The appearance of the wound molded product was that the resin was not squeezed out, the fibers did not pop out, the surface low slipperiness was good, and the surface gloss was also good.

The tape of the winding molded body was forcibly peeled off using a wedge-shaped jig having a thickness of 1.4 mm and a tip angle of 30 °, and the peeled surface was observed with an electron microscope manufactured by JEOL Ltd. There was no peeling of the resin part. (Peeling of the interface between the reinforcing fiber and the resin was observed.)

<Comparative example 1>
A winding pipe was obtained in the same manner as in Example 1 except that carbon black was not added. The appearance of the wound molded product was such that the resin was squeezed out and the fibers were squeezed out, and the surface low slipperiness and surface gloss were not sufficient (a level inferior to that of the examples).
The tape of the winding molded body was forcibly peeled off using a wedge-shaped jig having a thickness of 1.4 mm and a tip angle of 30 °, and the peeled surface was observed with an electron microscope manufactured by JEOL Ltd. Peeling of the resin part was observed.

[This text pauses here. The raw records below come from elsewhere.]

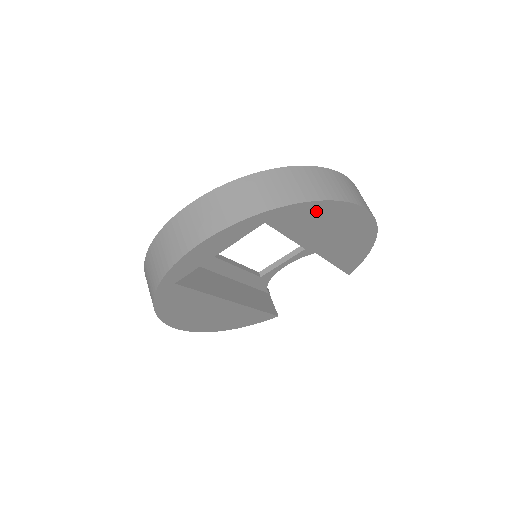
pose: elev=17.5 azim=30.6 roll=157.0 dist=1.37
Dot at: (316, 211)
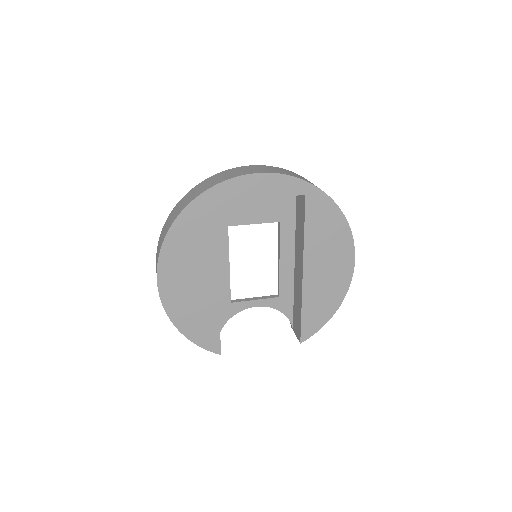
Dot at: (332, 218)
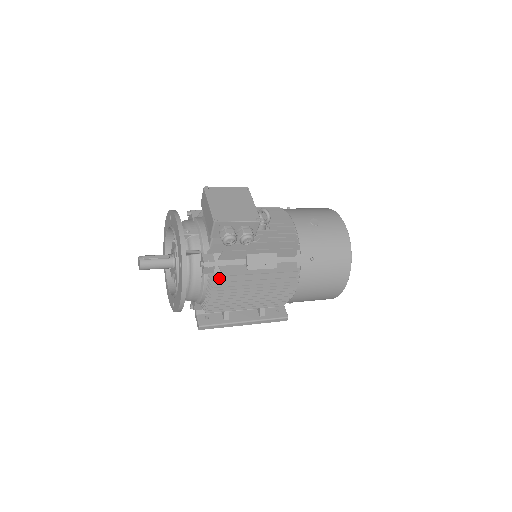
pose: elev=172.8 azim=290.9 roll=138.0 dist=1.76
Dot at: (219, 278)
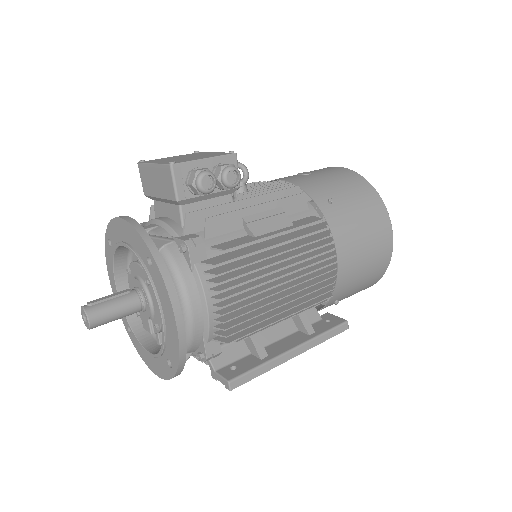
Dot at: (219, 259)
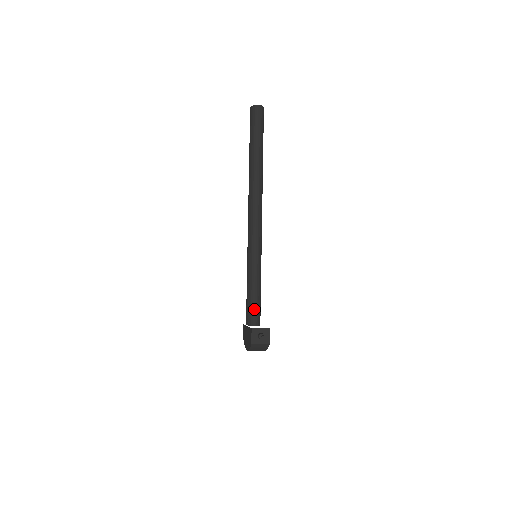
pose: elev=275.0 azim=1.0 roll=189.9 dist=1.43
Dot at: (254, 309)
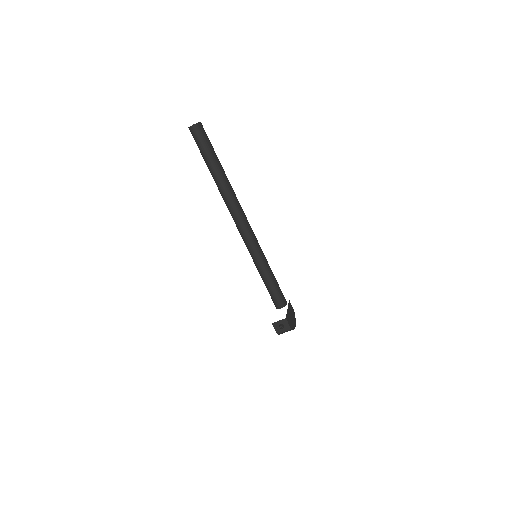
Dot at: (274, 297)
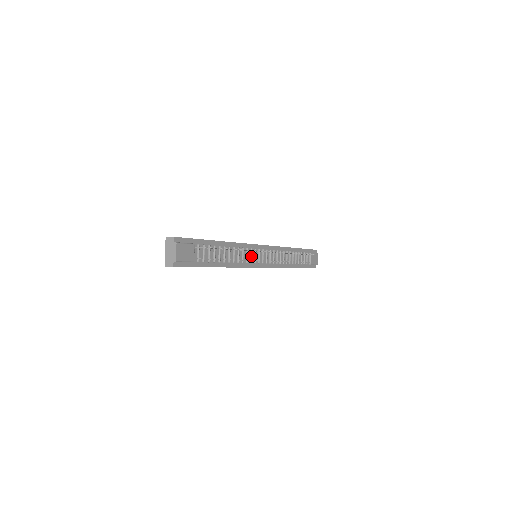
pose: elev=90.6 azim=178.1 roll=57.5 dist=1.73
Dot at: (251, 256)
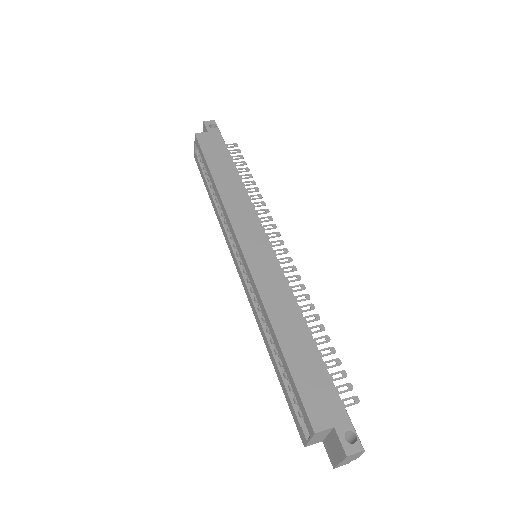
Dot at: occluded
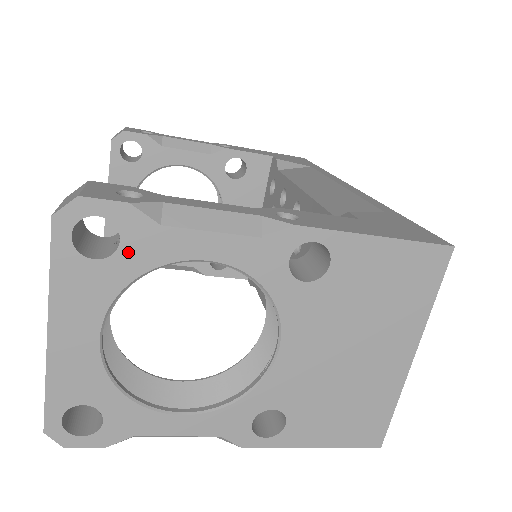
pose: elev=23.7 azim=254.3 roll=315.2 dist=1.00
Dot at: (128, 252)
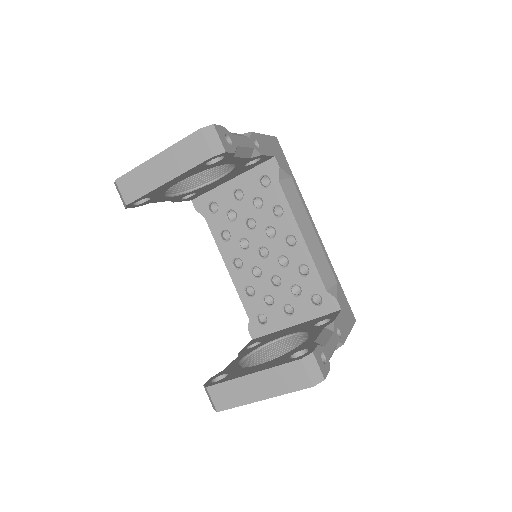
Dot at: occluded
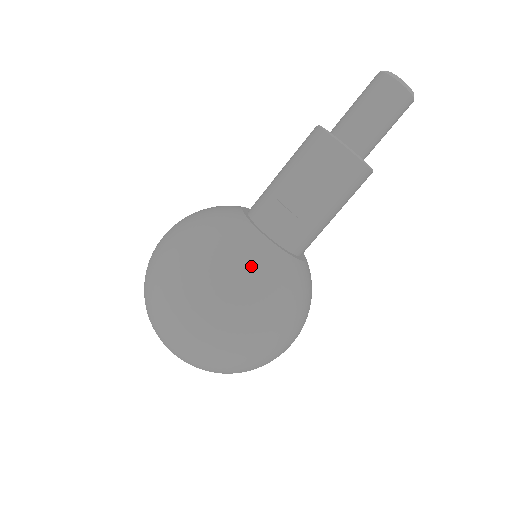
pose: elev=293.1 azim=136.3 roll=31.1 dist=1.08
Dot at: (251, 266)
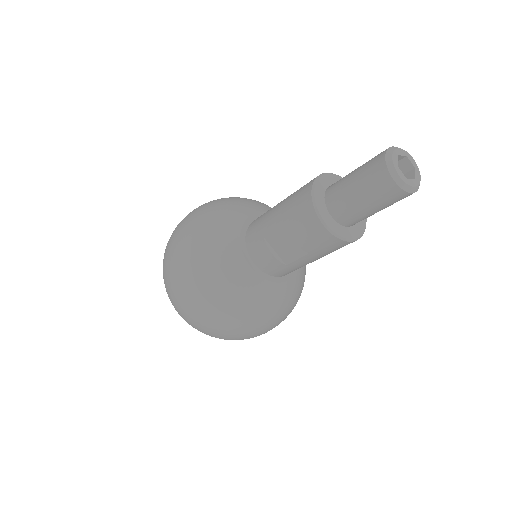
Dot at: (240, 303)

Note that FIG. 1 is an external photograph of the winding molded article of Example 1, and FIG. 2 is an external photograph of the winding molded article of Comparative Example 1.

As can be seen from the above Examples and Comparative Examples, the tape winding molded product of the present invention has an excellent appearance and surface texture.

Since the tape winding molded product of the present invention has excellent surface properties, it can be expected to have excellent handleability and high mechanical properties. Therefore, it can be used for various purposes such as pipes and pressure vessels. It is particularly suitable for automobile parts, electrical / electronic parts, and household / office electrical product parts.

Claims (4)

(I) 20 to 80% by mass of a polymer containing an olefin-derived unit having 2 to 20 carbon atoms and having a melting point and / or a glass transition temperature of 50 to 300 ° C.
(II) 0.01 to 5% by mass of a dye that absorbs light having a wavelength of 300 to 3000 μm, and (C) 20 to 80% by mass of reinforcing fibers.
A tape winding molding method using a tape containing a fiber-reinforced resin composition containing (however, the total of the component (I) and the component (C) is 100% by mass). The tape winding molding method according to claim 1, wherein the component (I) contains a carboxylic acid group, and the content of the structural unit thereof is 0.010 to 0.045 % by mass. (I) 20 to 80% by mass of a polymer containing an olefin-derived unit having 2 to 20 carbon atoms and having a melting point and / or a glass transition temperature of 50 to 250 ° C.
(II) 0.01 to 5% by mass of a dye that absorbs light having a wavelength of 300 to 3000 μm, and (C) 20 to 80% by mass of reinforcing fibers.
Tape winding molding fiber-reinforced resin composition comprising (however, the total 100 mass% of the (I) and component wherein component (C)). The fiber-reinforced resin composition for tape winding molding according to claim 3, wherein the component (I) contains a carboxylic acid group and the content of the structural unit thereof is 0.010 to 0.045 % by mass.